**What needs to be done**:
Reproduce the entries below word for word, from their first line through the line containing "family: Acanthuridae", with both of those lines included.

**Stored data**:
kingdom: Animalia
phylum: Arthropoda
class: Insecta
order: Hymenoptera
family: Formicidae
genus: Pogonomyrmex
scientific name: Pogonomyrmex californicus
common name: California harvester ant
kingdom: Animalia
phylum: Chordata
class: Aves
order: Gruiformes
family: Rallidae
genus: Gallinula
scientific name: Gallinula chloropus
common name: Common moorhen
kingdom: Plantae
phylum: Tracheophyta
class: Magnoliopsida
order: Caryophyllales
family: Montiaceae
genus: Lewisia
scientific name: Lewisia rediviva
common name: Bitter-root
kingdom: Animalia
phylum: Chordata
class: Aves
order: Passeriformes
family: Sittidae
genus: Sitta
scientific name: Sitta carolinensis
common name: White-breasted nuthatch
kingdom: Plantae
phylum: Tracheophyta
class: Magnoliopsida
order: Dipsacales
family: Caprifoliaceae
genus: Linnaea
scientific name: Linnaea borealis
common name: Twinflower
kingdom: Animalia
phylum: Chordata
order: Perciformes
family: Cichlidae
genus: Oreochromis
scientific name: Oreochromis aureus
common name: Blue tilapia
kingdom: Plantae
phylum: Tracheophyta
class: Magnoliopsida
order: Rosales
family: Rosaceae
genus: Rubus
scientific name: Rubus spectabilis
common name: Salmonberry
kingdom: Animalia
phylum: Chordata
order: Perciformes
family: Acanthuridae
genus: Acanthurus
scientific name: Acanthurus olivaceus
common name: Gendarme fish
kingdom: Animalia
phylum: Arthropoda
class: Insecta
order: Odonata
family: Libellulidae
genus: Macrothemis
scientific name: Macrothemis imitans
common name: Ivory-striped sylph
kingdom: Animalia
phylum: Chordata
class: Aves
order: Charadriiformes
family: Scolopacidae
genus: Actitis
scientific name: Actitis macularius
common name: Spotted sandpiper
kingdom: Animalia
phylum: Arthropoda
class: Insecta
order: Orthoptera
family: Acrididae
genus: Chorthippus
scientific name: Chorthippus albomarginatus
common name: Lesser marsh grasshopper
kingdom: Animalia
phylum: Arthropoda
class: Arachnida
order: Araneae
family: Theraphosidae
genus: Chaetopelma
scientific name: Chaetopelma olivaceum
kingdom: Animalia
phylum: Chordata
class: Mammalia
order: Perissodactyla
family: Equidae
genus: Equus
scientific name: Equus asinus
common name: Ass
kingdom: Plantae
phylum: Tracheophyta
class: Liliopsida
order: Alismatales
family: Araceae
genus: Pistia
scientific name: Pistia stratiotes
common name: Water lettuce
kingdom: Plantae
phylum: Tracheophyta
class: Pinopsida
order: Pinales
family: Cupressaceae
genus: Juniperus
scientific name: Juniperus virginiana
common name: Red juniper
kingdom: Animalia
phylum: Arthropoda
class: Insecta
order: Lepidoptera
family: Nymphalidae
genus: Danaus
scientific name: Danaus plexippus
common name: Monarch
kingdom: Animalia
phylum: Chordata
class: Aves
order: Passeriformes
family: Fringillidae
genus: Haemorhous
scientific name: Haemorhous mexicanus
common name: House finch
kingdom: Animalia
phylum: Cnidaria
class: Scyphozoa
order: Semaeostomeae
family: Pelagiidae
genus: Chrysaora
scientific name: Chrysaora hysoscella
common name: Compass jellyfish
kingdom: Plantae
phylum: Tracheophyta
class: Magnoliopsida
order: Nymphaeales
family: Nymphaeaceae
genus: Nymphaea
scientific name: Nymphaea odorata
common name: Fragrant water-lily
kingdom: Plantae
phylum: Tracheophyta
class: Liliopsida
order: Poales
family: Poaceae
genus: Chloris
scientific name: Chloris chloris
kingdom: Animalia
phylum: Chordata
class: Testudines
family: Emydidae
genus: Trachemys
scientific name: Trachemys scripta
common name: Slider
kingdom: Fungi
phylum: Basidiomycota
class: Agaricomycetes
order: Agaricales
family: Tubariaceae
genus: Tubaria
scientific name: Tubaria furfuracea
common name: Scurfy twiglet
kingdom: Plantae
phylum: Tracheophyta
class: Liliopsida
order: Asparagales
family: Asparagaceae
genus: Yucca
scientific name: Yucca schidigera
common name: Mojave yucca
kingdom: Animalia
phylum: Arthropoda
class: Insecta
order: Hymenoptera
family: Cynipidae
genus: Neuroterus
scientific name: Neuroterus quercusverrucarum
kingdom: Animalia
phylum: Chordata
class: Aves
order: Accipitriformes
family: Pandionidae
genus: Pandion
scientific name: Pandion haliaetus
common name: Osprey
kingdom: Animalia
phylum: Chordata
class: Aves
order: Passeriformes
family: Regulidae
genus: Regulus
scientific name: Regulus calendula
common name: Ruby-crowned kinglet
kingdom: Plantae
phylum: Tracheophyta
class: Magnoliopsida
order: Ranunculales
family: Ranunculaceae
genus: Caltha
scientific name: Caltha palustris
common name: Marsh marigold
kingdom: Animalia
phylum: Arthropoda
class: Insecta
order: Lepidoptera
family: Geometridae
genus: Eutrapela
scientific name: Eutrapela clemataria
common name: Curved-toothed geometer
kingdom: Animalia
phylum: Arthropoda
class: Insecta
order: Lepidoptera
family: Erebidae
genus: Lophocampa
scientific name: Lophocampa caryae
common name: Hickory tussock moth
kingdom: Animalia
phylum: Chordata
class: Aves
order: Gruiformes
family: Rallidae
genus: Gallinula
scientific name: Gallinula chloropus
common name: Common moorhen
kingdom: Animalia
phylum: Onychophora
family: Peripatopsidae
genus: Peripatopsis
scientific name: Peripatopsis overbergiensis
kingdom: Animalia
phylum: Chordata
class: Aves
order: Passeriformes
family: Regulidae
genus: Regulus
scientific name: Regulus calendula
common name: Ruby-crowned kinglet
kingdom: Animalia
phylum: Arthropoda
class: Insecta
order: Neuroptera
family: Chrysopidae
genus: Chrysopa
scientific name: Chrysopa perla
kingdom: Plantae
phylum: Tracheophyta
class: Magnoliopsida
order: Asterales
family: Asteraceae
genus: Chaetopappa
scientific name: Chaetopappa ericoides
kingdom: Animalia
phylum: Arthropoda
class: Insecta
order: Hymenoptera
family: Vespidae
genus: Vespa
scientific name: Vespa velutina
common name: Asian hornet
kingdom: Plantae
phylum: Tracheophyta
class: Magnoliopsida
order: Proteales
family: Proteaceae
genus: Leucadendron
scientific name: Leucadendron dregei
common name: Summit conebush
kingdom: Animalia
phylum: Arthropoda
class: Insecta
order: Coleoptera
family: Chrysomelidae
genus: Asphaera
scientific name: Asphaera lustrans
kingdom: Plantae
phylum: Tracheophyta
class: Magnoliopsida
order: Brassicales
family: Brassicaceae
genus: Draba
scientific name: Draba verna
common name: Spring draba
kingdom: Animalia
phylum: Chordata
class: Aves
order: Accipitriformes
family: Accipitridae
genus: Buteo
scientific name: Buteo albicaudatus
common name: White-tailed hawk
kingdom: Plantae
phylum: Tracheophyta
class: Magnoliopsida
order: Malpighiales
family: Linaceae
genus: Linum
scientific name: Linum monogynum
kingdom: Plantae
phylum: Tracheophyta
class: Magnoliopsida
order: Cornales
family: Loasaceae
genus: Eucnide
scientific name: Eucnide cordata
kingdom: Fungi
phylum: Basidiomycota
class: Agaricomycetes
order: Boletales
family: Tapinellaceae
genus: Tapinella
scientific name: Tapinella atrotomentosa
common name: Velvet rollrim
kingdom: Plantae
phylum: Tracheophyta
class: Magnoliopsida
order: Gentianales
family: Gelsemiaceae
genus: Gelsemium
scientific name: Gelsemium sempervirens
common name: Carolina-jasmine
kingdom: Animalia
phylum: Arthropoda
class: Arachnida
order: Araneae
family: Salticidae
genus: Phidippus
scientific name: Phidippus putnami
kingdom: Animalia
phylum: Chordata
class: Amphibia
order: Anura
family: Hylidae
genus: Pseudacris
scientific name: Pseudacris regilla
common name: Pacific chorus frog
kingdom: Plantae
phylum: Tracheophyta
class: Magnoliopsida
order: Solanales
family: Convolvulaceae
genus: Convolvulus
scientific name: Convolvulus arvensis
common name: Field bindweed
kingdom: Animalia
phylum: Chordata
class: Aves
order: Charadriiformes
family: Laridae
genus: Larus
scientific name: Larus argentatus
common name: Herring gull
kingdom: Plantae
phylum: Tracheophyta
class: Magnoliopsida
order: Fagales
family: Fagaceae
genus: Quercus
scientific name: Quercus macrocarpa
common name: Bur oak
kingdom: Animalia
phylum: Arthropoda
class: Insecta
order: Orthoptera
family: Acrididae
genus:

**Expected output**:
kingdom: Animalia
phylum: Arthropoda
class: Insecta
order: Hymenoptera
family: Formicidae
genus: Pogonomyrmex
scientific name: Pogonomyrmex californicus
common name: California harvester ant
kingdom: Animalia
phylum: Chordata
class: Aves
order: Gruiformes
family: Rallidae
genus: Gallinula
scientific name: Gallinula chloropus
common name: Common moorhen
kingdom: Plantae
phylum: Tracheophyta
class: Magnoliopsida
order: Caryophyllales
family: Montiaceae
genus: Lewisia
scientific name: Lewisia rediviva
common name: Bitter-root
kingdom: Animalia
phylum: Chordata
class: Aves
order: Passeriformes
family: Sittidae
genus: Sitta
scientific name: Sitta carolinensis
common name: White-breasted nuthatch
kingdom: Plantae
phylum: Tracheophyta
class: Magnoliopsida
order: Dipsacales
family: Caprifoliaceae
genus: Linnaea
scientific name: Linnaea borealis
common name: Twinflower
kingdom: Animalia
phylum: Chordata
order: Perciformes
family: Cichlidae
genus: Oreochromis
scientific name: Oreochromis aureus
common name: Blue tilapia
kingdom: Plantae
phylum: Tracheophyta
class: Magnoliopsida
order: Rosales
family: Rosaceae
genus: Rubus
scientific name: Rubus spectabilis
common name: Salmonberry
kingdom: Animalia
phylum: Chordata
order: Perciformes
family: Acanthuridae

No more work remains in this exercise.